#### Instruction:
Transcribe the text of every row below word for word, leaving the pictures out of your answer.

(Chart understanding data)
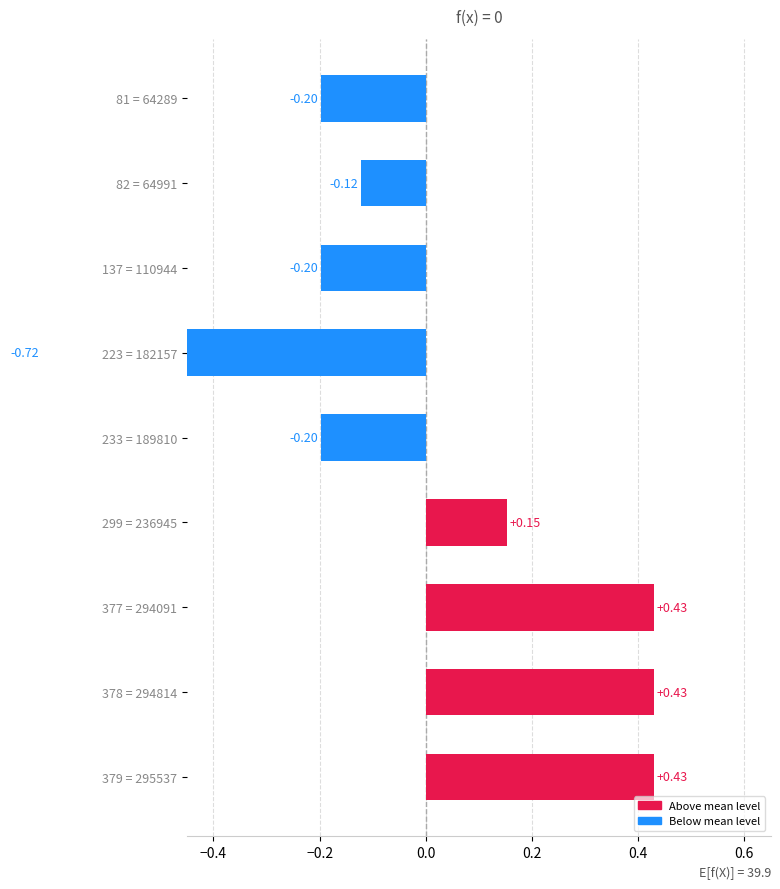

What is the difference between the second highest and second lowest values?

0.6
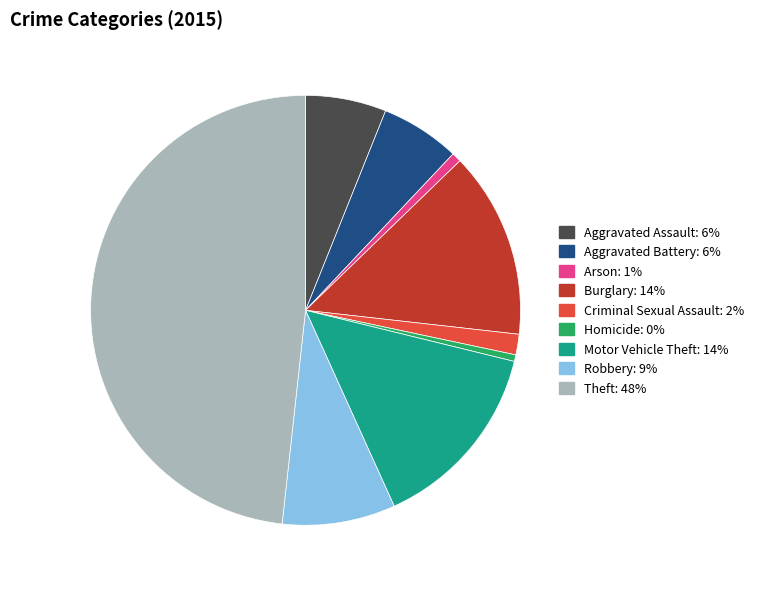

Does Homicide represent more than half of the total?

No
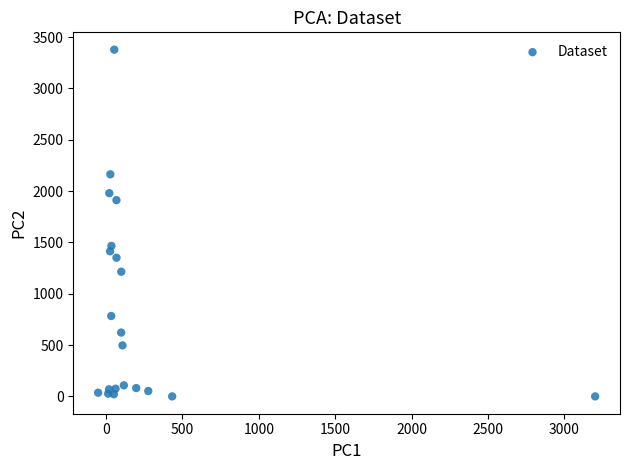

What is the range of X values (max minus min)?

3252.6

#### Output of the task:
What is the difference between the second highest and second lowest values?

0.6

Does Homicide represent more than half of the total?

No

What is the range of X values (max minus min)?

3252.6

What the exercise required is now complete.